SEC Commissioner: We Shouldn’t Be Promoting Investor Confidence
A leading Republican regulator, SEC Commissioner Michael Piwowar, said in a speech to Cato recently that the goal of the Securities and Exchange Commission should not be to “promote investor confidence,” but instead to “promote investor skepticism.” This is pretty remarkable, and it’s a scary example of a radically libertarian philosophy that could cause our financial system to melt down in a big way.
It is always fascinating (not the only word that comes to mind) when people who don’t believe in government are charged with running it, especially when it comes to our country’s financial stability. The three biggest financial meltdowns of the last 100 years — the stock market crash of 1929, the Savings and Loan crisis of the 1980s, and the financial collapse of 2008 — happened on the watch of our three most conservative administrations in terms of economic policy of those 100 years, and that is no coincidence (I’m counting Coolidge and Hoover as one administration since the ’29 crash happened so early in Hoover’s term). Presidents and regulators who let financial titans run wild and free pay a heavy price — or at least the countries they run do.

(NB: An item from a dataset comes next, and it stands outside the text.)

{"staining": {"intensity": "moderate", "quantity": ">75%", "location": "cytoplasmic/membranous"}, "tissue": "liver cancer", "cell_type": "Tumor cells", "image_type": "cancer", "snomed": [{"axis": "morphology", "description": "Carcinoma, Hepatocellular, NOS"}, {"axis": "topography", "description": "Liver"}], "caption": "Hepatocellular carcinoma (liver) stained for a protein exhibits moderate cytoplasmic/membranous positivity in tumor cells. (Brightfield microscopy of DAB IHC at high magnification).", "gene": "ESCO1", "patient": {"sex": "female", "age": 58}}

Piwowar fills one of the two SEC commissioner seats allotted to Republicans. Although he was appointed by President Obama last year, he is exactly the kind of commissioner a Republican president would pick — a regulator who disdains regulation. Since late May, Piwowar is or has been a featured speaker at events for three of the most right-wing, libertarian groups in the country: the Cato Institute, the Federalist Society, and the Mercatus Center.
At the Cato event, Commissioner Piwowar was asked whether he knew of any time in history when the SEC had saved investors any money, an odd question given the SEC’s role in forcing more financial disclosure for investors and stopping fraud in financial services. In fact, from the time the SEC was created in the early 1930s until financial deregulation accelerated in the 1980s, there were none of the major financial crashes that had been wrecking the American economy about once every 20 years from the 1830s to the 1930s. The SEC’s role in preventing fraud was a major factor in that change, along with Glass-Steagall, which broke up the investor banks from the commercial banks.

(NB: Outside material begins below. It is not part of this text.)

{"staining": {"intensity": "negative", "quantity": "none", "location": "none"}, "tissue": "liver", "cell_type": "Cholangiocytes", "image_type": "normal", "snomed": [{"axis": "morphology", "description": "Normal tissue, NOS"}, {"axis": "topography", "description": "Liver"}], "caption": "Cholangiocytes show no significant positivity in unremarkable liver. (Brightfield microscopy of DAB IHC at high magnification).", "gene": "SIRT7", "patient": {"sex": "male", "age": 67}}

But Piwowar’s answer to that ridiculous question is chilling: “I can answer that in three words: I don’t know.” Here’s an SEC commissioner so radically libertarian he doesn’t know if the agency he is a part of has ever, in any way, done any good at all.
Worse still is Piwowar’s belief that the SEC should not promote investor confidence, but investor skepticism. He apparently wants investors to have no faith in our financial institutions because it is better if they assume everyone in the marketplace is trying to cheat them. Protections for investors make them soft and careless, and are another example of the nanny state. According to this worldview, you deserve to lose everything, even if you are scammed, because you have failed to do your homework.
This is such a bad idea on so many levels. Markets don’t function effectively or fairly without rules that make it difficult to swindle people, and investment is far more likely to happen if people don’t assume they are about to be cheated.